Der neue italienische Premier, Matteo Renzi, hält vor dem Parlament eine fulminante Rede und sagt den Senatoren, was er von ihnen hält. Die Politiker sprechen ihm danach mit nur knapper Mehrheit das Vertrauen aus.

Rom - Weg mit der alten Politik, die Italien über Jahrzehnte gelähmt hat. Es sei höchste Zeit für radikale Einschnitte. Matteo Renzi, neuer Chef in Rom, hat mit einer lockeren Rede praktisch aus dem Stegreif seine gut einstündige Regierungserklärung abgeliefert. Während des Auftrittes huscht immer wieder ein süffisantes Lächeln über Renzis Gesicht. Und dann sagt er den Senatoren, was er von ihnen hält. Die politische Kaste vergnüge sich in ihrem römischen Palazzo, während sich draußen die Arbeitslosigkeit verdoppelt hat und das Bruttoinlandsprodukt in den Keller rausche.

 

Er, sagt Renzi, komme „aus der Mitte der Menschen“. Er sei, sagt Renzi, als Bürgermeister von Florenz über die Stadtteilmärkte gegangen und habe mit vielen Leuten geredet, die „Schwierigkeiten haben, über die Runden zu kommen“. Doch „die in der römischen Politik glauben immer alles von einem Tag auf den anderen verschieben zu können, so dringend es ist“. Vor sich hat Renzi nur einen wilden Packen von Notizzetteln mit einzelnen Stichwörtern. Er spricht frei, das hat sich vor ihm noch kein Regierungschef getraut, immer voller Sorge, irgendein Thema zu vergessen, irgendeine Interessengruppe durch Nichterwähnung zu verprellen. Renzi, ein packend formulierender, gestenreicher Redner mit Sinn für Dramatik, schwebt ungerührt über alle Rituale hinweg. „Es ist Zeit für Mut”, sagt er, in einem „verrosteten, versumpften, von Bürokratie erstickten Italien“.
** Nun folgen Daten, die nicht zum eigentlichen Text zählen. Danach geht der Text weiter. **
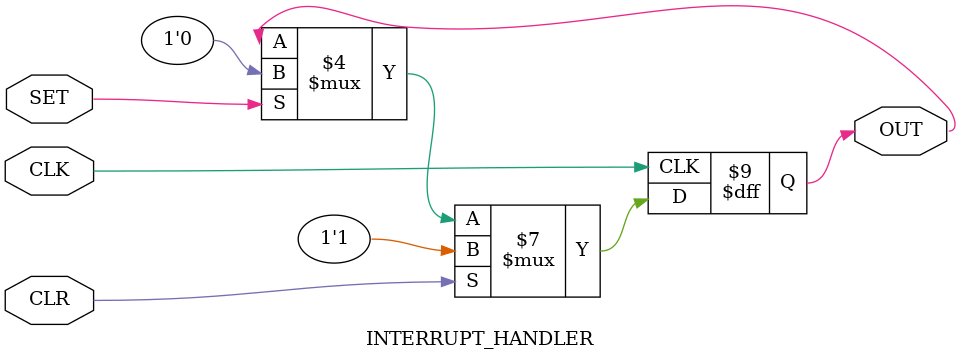
<source format=sv>
`timescale 1ns / 1ps

module INTERRUPT_HANDLER(
    input logic SET,
    input logic CLR,
    input logic CLK,
    output logic OUT
    );

always_ff @ (posedge CLK) begin

if (CLR == 1'b1) begin
    OUT <= 1'b1;
    end
else if (SET == 1'b1) begin
    OUT <= 1'b0;
    end     
end
endmodule

</source>
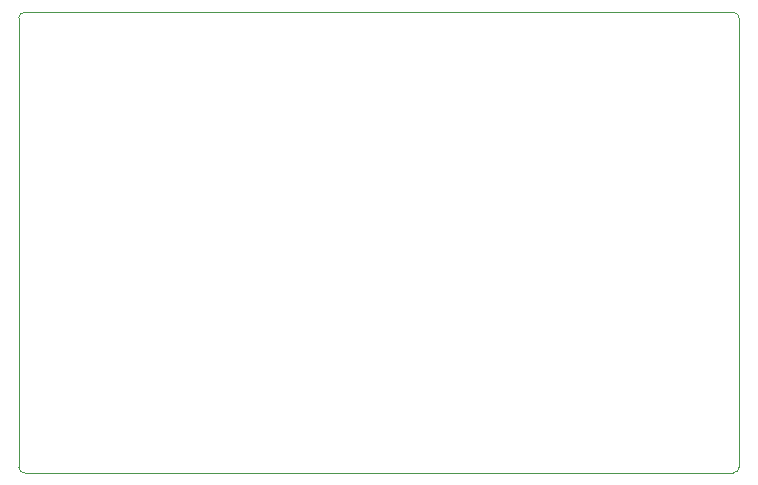
<source format=gbr>
%TF.GenerationSoftware,KiCad,Pcbnew,8.0.6*%
%TF.CreationDate,2024-10-24T21:34:22-07:00*%
%TF.ProjectId,PedalSynth,50656461-6c53-4796-9e74-682e6b696361,r1.0*%
%TF.SameCoordinates,Original*%
%TF.FileFunction,Profile,NP*%
%FSLAX46Y46*%
G04 Gerber Fmt 4.6, Leading zero omitted, Abs format (unit mm)*
G04 Created by KiCad (PCBNEW 8.0.6) date 2024-10-24 21:34:22*
%MOMM*%
%LPD*%
G01*
G04 APERTURE LIST*
%TA.AperFunction,Profile*%
%ADD10C,0.100000*%
%TD*%
G04 APERTURE END LIST*
D10*
X185100000Y-99300000D02*
G75*
G02*
X184600000Y-99800000I-500000J0D01*
G01*
X124100000Y-61300000D02*
G75*
G02*
X124600000Y-60800000I500000J0D01*
G01*
X184600000Y-60800000D02*
G75*
G02*
X185100000Y-61300000I0J-500000D01*
G01*
X124100000Y-99300000D02*
X124100000Y-61300000D01*
X185100000Y-61300000D02*
X185100000Y-99300000D01*
X124600000Y-99800000D02*
G75*
G02*
X124100000Y-99300000I0J500000D01*
G01*
X124600000Y-60800000D02*
X184600000Y-60800000D01*
X184600000Y-99800000D02*
X124600000Y-99800000D01*
M02*

</source>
Renzi droht dem Senat mit Rauswurf

Doch er geht noch weiter: mit seinen 39 Jahren dürfte Renzi noch nicht einmal Senator sein, aber jetzt wird er Regierungschef – droht dem Senat mit Rauswurf. „Ich will der letzte Premier sein, der in dieser Aula um das Vertrauen wirbt“, schleudert er den Abgeordneten ins Gesicht. „Schon im März muss von dieser Kammer selbst die Initiative zu ihrer Auflösung ausgehen.“ Da legt sich eisige Stimmung über den Saal. Die Beschneidung der Macht des Senats liegt als ebenso mögliche wie sinnvolle Verfassungsreform schon lange in der Luft. Aber welche hoch bezahlten Volksvertreter wollen sich schon selber abschaffen? Und welcher Regierungschef – noch nicht einmal im Amt – hätte sich getraut, den Senatoren die Entmachtung anzuordnen?
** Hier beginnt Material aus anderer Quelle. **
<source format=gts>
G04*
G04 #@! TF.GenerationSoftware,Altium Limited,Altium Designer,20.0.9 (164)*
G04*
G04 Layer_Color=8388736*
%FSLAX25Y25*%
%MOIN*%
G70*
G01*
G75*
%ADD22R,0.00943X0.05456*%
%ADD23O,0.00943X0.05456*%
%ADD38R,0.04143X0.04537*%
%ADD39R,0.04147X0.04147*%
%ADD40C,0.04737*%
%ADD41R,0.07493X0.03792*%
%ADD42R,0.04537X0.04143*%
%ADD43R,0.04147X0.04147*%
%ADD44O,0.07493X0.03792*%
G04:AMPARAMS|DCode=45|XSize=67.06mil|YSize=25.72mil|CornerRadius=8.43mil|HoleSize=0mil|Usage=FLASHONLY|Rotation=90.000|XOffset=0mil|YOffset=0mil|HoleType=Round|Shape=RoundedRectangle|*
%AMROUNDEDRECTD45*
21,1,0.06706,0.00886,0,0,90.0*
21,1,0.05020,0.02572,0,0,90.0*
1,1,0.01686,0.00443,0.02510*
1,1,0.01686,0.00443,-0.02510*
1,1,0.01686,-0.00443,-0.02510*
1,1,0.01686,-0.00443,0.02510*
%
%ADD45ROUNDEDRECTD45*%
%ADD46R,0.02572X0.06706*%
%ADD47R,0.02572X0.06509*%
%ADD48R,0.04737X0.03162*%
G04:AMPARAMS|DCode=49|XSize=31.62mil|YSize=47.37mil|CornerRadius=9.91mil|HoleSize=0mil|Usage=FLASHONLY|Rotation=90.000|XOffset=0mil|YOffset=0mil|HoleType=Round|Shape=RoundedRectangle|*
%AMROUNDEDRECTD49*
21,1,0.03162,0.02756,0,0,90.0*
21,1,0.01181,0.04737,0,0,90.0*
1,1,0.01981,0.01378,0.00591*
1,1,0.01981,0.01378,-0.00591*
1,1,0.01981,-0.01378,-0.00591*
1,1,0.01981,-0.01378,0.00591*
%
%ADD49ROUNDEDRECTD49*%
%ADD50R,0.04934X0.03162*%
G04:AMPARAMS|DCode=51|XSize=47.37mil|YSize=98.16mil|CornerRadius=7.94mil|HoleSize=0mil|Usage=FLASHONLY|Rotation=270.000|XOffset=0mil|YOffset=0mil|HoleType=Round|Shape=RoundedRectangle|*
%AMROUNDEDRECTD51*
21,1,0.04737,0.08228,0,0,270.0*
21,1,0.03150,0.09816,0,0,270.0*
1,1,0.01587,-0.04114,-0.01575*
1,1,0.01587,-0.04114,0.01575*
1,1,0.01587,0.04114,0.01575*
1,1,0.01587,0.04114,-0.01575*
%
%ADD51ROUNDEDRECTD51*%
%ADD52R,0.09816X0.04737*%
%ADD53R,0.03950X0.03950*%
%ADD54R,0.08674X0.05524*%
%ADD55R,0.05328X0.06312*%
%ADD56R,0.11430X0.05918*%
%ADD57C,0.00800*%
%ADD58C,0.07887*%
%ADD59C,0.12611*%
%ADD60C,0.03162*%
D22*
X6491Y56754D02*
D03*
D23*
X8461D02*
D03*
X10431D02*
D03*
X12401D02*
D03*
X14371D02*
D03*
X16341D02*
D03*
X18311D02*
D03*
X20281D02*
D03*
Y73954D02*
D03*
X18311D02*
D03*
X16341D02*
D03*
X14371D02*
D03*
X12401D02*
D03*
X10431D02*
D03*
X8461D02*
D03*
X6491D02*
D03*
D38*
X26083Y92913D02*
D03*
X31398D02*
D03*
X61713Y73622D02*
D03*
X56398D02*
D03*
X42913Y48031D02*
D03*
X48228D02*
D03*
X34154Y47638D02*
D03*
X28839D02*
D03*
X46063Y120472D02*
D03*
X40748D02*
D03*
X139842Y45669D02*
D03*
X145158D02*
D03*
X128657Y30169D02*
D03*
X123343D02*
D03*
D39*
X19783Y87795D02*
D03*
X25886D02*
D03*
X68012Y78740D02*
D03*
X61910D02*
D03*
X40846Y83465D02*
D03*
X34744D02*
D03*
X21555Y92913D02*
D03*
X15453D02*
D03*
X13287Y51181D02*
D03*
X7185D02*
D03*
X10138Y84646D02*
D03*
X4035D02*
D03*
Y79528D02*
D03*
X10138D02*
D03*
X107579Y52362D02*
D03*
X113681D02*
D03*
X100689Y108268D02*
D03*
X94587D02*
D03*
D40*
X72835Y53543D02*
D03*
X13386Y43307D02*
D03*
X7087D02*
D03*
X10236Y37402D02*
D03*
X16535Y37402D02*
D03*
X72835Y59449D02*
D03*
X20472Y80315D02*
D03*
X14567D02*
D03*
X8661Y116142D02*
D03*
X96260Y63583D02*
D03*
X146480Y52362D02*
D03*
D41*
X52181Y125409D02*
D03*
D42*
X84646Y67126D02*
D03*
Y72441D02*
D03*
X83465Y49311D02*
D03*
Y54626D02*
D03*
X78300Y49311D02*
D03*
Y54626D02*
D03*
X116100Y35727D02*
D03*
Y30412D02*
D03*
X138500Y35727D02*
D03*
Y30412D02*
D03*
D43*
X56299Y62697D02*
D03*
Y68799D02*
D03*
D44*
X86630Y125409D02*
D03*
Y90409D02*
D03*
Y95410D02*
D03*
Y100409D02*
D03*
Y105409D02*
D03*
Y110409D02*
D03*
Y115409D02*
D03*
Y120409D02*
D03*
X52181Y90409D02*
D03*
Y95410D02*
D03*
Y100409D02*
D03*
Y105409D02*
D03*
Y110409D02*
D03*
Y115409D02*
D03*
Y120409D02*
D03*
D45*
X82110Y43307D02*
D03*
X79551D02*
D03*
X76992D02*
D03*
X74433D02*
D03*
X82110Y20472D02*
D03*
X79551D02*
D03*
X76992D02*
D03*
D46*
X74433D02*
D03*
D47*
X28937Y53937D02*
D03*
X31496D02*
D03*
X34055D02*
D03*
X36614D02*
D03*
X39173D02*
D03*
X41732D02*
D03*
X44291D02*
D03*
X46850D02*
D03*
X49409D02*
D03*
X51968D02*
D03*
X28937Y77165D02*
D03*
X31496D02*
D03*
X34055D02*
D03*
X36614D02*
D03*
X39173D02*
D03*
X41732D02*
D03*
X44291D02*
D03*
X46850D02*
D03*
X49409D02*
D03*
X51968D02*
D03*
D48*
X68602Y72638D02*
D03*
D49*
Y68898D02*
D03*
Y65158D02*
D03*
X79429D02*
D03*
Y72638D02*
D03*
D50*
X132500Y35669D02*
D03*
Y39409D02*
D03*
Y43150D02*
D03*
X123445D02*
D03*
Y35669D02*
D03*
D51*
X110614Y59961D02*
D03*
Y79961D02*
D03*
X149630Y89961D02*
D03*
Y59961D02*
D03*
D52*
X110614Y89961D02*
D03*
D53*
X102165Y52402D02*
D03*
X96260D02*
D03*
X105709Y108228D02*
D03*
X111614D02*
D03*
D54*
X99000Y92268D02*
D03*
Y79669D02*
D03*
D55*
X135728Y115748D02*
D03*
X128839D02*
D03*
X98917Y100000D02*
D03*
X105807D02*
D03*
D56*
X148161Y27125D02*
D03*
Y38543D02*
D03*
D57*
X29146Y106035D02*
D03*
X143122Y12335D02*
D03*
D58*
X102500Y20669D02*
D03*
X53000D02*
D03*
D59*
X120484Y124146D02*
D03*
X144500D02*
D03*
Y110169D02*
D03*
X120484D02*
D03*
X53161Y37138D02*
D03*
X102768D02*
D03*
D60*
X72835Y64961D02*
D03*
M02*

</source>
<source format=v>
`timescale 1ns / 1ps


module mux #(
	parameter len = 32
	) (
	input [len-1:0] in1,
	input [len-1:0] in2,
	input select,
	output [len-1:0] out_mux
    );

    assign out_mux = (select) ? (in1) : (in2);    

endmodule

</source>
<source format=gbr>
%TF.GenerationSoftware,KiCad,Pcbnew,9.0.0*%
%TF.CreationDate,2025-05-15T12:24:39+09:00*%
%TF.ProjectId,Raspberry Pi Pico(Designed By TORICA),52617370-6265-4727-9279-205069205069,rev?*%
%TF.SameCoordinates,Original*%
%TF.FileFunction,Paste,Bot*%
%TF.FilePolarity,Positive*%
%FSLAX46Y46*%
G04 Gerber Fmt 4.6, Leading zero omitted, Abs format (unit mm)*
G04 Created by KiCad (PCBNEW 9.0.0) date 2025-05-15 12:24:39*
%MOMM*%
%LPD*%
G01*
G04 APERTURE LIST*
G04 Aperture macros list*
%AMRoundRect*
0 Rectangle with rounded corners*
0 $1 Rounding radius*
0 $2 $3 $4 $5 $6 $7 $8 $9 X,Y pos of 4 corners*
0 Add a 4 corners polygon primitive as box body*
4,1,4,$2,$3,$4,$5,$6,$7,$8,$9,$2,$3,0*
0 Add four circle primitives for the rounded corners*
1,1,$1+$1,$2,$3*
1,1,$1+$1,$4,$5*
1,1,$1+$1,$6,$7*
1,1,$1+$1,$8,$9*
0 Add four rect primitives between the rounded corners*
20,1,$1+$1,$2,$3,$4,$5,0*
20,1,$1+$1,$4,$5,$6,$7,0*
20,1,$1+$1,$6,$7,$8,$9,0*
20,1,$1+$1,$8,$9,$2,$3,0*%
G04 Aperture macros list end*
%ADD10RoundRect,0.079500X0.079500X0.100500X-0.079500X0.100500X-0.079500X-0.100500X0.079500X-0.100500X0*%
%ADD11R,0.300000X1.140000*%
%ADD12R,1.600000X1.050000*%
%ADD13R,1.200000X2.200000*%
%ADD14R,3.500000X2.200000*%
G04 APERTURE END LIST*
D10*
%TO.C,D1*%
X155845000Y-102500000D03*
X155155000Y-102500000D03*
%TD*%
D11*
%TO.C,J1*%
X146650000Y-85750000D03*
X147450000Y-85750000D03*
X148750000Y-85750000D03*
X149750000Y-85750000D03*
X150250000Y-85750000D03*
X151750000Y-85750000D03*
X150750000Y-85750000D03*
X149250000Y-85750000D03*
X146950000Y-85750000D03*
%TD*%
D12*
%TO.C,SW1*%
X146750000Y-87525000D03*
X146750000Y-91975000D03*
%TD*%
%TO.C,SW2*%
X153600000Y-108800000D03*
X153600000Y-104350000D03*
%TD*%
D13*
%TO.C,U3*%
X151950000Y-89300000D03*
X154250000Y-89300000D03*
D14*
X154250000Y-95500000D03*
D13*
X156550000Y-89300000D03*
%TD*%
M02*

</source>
„Allzu selbstsicher, allzu arrogant“ schreiben italienische Kommentatoren, sei Renzi aufgetreten. Allzu deutlich habe er gemacht, dass in der Regierung künftig nur mehr einer zählen solle: er selbst. Und überhaupt, heißt es am Tag danach, habe es Renzi trotz allen Drängens auf „zwingende, rasante Reformen“ an Inhalten fehlen lassen. „Absolut ungenügend! Nur Überschriften!“ meckert Dario Stefano vom linken Rand des Senats aus. „Wenig Lösungen, viel Durcheinander”, rufen Berlusconis Leute von rechts.

Notorischer Wankelmut der Politiker

Egal. Fürs erste ist Renzi durch. 169 Stimmen haben sie ihm im Senat gegeben, das waren sieben Stimmen weniger als nach der Stärke der Koalitionsparteien zu erwarten – und das verheißt nichts Gutes. Die Mehrheit im Senat liegt bei 161 Stimmen. Angesichts der notorischen Wankelmütigkeit italienischer Abgeordneter liegt Renzi also nicht eben weich. Das dickere Polster im Abgeordnetenhaus hilft da nicht viel. Bevor der Senat sich nicht selbst abschafft, braucht ihn Renzi zum Regieren.
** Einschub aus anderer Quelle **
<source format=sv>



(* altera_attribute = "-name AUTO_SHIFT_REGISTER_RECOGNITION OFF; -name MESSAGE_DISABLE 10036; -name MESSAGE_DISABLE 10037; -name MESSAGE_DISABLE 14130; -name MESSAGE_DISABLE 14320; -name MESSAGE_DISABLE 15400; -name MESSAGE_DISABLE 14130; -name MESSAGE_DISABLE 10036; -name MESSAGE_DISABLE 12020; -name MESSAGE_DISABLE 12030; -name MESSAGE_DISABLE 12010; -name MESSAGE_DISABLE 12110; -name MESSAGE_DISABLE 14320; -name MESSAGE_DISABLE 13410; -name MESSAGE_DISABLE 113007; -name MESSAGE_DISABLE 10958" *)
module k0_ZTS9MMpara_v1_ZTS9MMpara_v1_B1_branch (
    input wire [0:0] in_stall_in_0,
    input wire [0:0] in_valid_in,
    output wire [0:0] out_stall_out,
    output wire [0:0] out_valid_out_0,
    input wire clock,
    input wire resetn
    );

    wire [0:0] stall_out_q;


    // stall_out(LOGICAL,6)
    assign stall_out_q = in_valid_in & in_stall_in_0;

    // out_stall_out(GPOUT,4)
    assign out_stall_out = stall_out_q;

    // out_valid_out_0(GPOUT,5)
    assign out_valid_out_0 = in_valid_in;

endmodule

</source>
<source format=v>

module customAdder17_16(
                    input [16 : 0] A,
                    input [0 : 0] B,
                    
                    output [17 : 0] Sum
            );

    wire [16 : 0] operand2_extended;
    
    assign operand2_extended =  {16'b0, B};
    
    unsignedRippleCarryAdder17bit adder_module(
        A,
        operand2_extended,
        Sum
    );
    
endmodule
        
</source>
Draußen haben sich die Kommentatoren darauf verständigt, Renzi habe gar nicht zu den Senatoren, sondern einfach über sie hinweg sprechen wollen: der „Bürgermeister von Italien“ zu seinen Mitbürgern. Eine „Ruckrede“ fürs Volk. Ein Wahlkampfauftritt eben. Das werde schon noch, sagen die einen. Die anderen sagen, das könne nichts werden.